Lawmakers make some noise on lawsuit reform but once again fail to take any action

Travis Akin Jun. 11, 2011, 5:36am


It is a matter of priorities.

Legislative leaders in Springfield refused to give lawsuit reform initiatives a vote, but yet lawmakers spent hours and hours debating medical marijuana legislation that ultimately did not pass.

On the list of legislative priorities, it seems to me that jobs and the economy – not medical marijuana legislation – would be the top issues for most Illinois residents but apparently lawmakers did not get the memo.

If lawmakers were indeed serious about job growth and job creation, then they would have done more than merely talk about lawsuit reforms. Year after year lawsuit reforms are introduced in the Illinois General Assembly and year after year these bills get bottled up in committees and never see the light of day.

Yes, it is true that lawmakers in the House Judiciary (Civil Law) Committee heard testimony on several key lawsuit reform bills but no vote was actually taken.

How long will lawmakers merely talk about lawsuit reform?

It is good to have a conversation about lawsuit reforms, but moving forward, we need to turn that talk into action. The hearing is a significant step forward, but the hearing should be the beginning of the process, not the end result.

Illinois is currently ranked as the nation's sixth-worst for legal fairness. Companies look to do business in states where the litigation climate is fair. Why would a company move to a state with such a poor legal climate as Illinois?

Approving legal reforms could help jumpstart the economy and the good news is that, unlike tax increases, legal reform would not cost taxpayers one cent.

Neighboring states such as Wisconsin have approved significant legal reforms as a means of attracting new jobs and opportunities. While Wisconsin was busy passing lawsuit reforms and using those reforms as leverage to lure Illinois businesses to the Badger state, Illinois lawmakers focused their energies on debating medical marijuana legislation.

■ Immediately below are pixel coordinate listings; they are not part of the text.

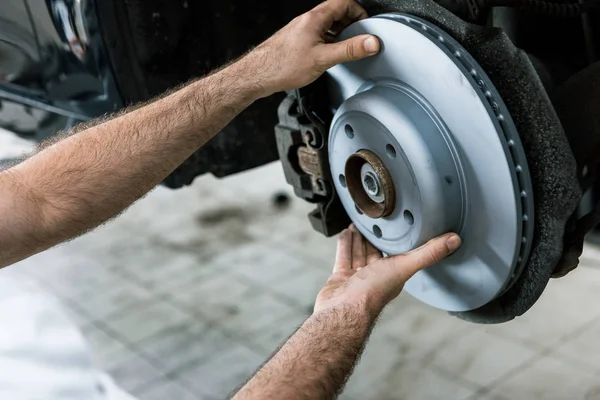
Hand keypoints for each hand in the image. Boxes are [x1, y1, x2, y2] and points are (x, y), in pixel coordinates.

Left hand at [242, 0, 379, 97]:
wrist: (258, 75)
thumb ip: (349, 50)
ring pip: (327, 24)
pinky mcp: (296, 40)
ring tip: (345, 48)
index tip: (366, 25)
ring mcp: (301, 30)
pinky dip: (328, 41)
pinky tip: (327, 56)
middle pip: (336, 12)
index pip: (344, 2)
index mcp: (315, 18)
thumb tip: (371, 42)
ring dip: (339, 33)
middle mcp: (307, 20)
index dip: (359, 11)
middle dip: (351, 23)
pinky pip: (318, 34)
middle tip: (359, 39)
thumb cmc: (282, 66)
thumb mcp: (323, 59)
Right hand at [314, 225, 461, 315]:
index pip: (398, 253)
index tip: (399, 225)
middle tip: (376, 221)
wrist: (343, 310)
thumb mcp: (404, 266)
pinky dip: (345, 244)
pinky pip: (344, 256)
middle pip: (376, 251)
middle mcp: (376, 276)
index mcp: (393, 274)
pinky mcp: (341, 277)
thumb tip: (454, 240)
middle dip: (376, 236)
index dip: (398, 239)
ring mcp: (357, 277)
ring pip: (359, 252)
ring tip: (359, 224)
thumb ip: (428, 253)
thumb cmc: (372, 294)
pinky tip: (346, 233)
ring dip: (359, 238)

As I stated earlier, it is a matter of priorities. It is time for our lawmakers to take this issue seriously. Lawsuit reform is not a magic bullet, but when the state's economy continues to flounder; shouldn't state lawmakers do something – anything – to show a commitment to job growth and job creation?

There were some significant developments this session. The legislative hearing on lawsuit reform initiatives is a good first step, but while we are talking about these ideas, states like Wisconsin are taking action. It is time we all stood together and demand our lawmakers do more than just talk about lawsuit reform. It is time we joined together and put pressure on them to finally take action.